--- Exercise inputs ---
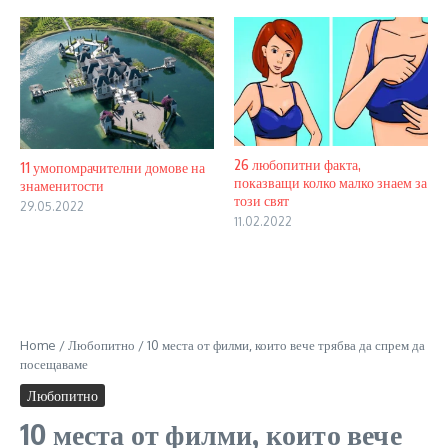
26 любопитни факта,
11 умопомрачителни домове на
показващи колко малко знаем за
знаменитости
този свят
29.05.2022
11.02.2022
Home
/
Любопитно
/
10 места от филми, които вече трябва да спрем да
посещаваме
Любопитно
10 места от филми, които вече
---
--- Exercise inputs ---
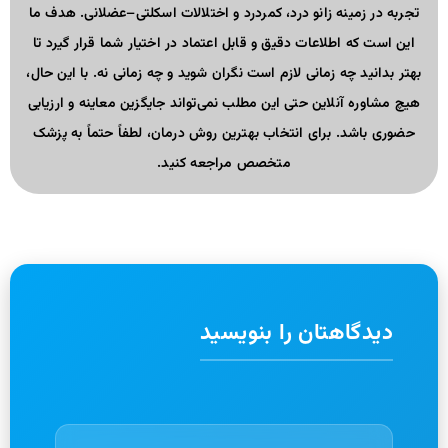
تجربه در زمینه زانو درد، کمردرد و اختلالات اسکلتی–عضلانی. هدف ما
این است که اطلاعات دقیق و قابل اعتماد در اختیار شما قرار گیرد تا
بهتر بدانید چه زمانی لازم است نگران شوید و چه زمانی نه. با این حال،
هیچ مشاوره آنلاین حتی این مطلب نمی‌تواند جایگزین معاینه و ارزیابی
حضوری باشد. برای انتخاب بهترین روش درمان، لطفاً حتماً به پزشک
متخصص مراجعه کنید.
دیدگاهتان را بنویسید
---
--- Exercise inputs ---
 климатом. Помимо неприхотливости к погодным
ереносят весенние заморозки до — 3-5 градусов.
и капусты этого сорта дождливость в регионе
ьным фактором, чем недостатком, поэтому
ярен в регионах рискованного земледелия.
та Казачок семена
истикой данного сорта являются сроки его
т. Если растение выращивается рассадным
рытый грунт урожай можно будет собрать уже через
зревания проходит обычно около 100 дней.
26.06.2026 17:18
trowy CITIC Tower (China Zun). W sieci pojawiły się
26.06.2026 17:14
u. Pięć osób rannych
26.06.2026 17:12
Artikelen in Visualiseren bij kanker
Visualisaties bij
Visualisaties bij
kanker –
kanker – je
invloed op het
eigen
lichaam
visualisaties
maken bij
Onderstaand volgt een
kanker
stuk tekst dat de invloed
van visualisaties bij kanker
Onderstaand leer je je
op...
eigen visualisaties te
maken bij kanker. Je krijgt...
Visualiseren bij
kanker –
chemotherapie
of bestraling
---
» **Exercise goal**:
Across the records above, show each line containing the word "Visualiseren".

» **Solution for this exercise**:
Artikelen in Visualiseren bij kanker
Visualiseren bij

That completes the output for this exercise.